Zemba gives tour of vernal pools at Trout Brook Valley


Conservation biologist Anthony Zemba led a guided hike in the Trout Brook Valley preserve to observe vernal pools.

Conservation biologist Anthony Zemba reached into a sparkling pool and pulled out a handful of mud on a recent sunny Saturday afternoon. The ground he stepped on gave way, pulling him into thigh-deep water with a pungent odor of decaying organic matter.

“You’re going to get wet when you do wetlands work,” he told a group of hikers who looked on with wonder as he sank deeper into the still water, but he was unfazed.

“You wouldn’t be able to build on this,” Mr. Zemba said. He showed the hikers three distinct layers of decomposing mud beneath the leaf cover in one of the pools that form the foundation of the forest food chain.

Mr.
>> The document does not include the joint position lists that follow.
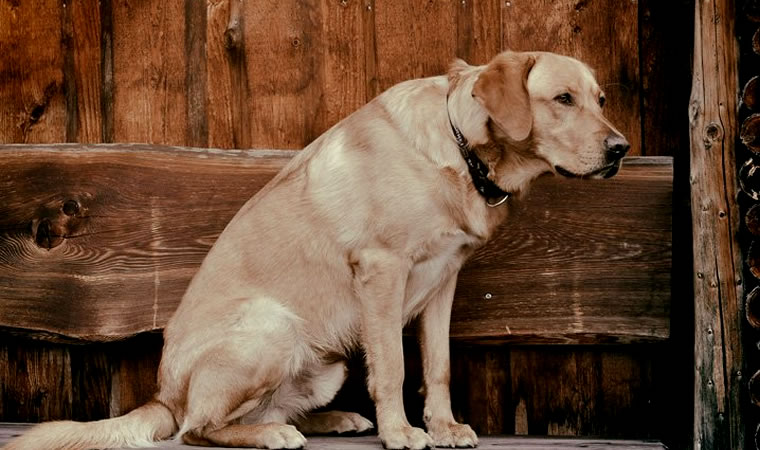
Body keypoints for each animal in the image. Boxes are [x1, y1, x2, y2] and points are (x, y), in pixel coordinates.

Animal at [5, 50, 628, 450]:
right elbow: (394, 367)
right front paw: (403, 433)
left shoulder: (443, 281)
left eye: (600, 99)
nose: (621, 148)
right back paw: (272, 434)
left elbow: (438, 366)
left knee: (264, 409)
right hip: (271, 326)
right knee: (197, 429)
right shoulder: (382, 270)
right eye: (563, 99)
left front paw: (444, 427)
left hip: (324, 362)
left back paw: (329, 421)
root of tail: (163, 395)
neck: (461, 147)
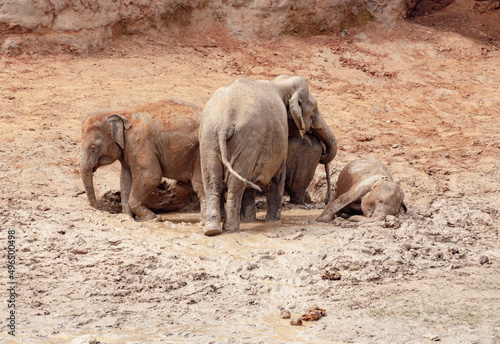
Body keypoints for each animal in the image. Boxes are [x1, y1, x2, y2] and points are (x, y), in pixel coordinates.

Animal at [197, 75, 334, 236]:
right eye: (314, 109)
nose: (327, 200)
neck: (281, 83)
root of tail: (225, 123)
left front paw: (249, 221)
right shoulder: (280, 138)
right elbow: (277, 178)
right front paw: (274, 223)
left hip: (209, 138)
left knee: (212, 182)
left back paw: (212, 230)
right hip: (246, 139)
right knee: (235, 184)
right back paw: (231, 229)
Zemba, director of conservation sciences for the Connecticut Audubon Society, led a guided hike April 20 of the ephemeral wetlands — or vernal pools — in the Trout Brook Valley preserve in Weston and Easton.

Close to two dozen area residents, from 6-year-old twins to adults 60-plus, accompanied him on the moderate to difficult terrain.

The vernal pools are filled by snow melt and spring rains and abound with life at this time of year: Insects, primitive crustaceans, amphibians, and sensitive plant and animal life depend on the seasonal pools for their existence.

The skunk cabbage borders the wetlands, delineating it from the uplands, Mr. Zemba said. The vernal pools don’t have fish because of their ephemeral nature. If they did, the fish would eat the larval species in the pools.

Amphibians, such as the wood frog, spotted salamander and American toad, lay their eggs in the pools, he said, and he showed the group a jellyfish-like egg mass.

“The pools are shallower than normal,” observed Princie Falkenhagen, Aspetuck Land Trust president.

Mr. Zemba agreed and said sometimes the pools don’t last long enough for the larval species to reach maturity. They sense the declining water and speed up their metamorphosis. This may cause them to become abnormally small adults. It also may lead to mass mortality, he said.

He scooped up a bucket of water and showed the hikers the springtails and water fleas it contained. He found a ferry shrimp and stink bug, all parts of the forest food chain, and held them in his bare hand.

“Some have larval stages that bite,” he said. “I don’t mind getting bitten on the hand, but I hate things biting my feet.”

To prevent that, he wears boots and watches out for leeches. He also looks out for poison sumac after an unpleasant encounter last year.

Land trust member Jacquie Littlejohn said that in a month or so the clethra, which is commonly known as summer sweet, would be growing, and would provide a fragrant aroma to the area around the pools.

Jeff Simon of the Long Island Sound Film Project filmed the hike, but he said afterward that he planned to go on another hike with Mr. Zemba to see more aquatic life since no amphibians were spotted on the April 20 hike.

When environmental activists successfully fought to preserve Trout Brook Valley in 1999, they accomplished more than simply preventing the tract from being developed into luxury homes and a golf course, Ms. Falkenhagen said.

They didn’t realize at the time that the Trout Brook Valley Conservation Area is a habitat for more than 100 plant and animal species of conservation concern, including the Eastern box turtle and Jefferson salamander, two of dozens of high-priority species.

Aspetuck Land Trust is a local nonprofit land conservation organization founded in 1966 to preserve open space in Westport, Weston, Fairfield, and Easton.

The land trust’s yearlong environment and conservation study, conducted by the Connecticut Audubon Society, details this critically important ecosystem. The land trust requests that visitors help protect the preserve’s biodiversity and sensitive plant and animal habitats for future generations by staying on marked trails and reading the new educational signs.

The land trust maintains 44 trailed nature preserves and conservation-only properties on more than 1,700 acres of land. More than 1,000 local members support the land trust through annual membership contributions.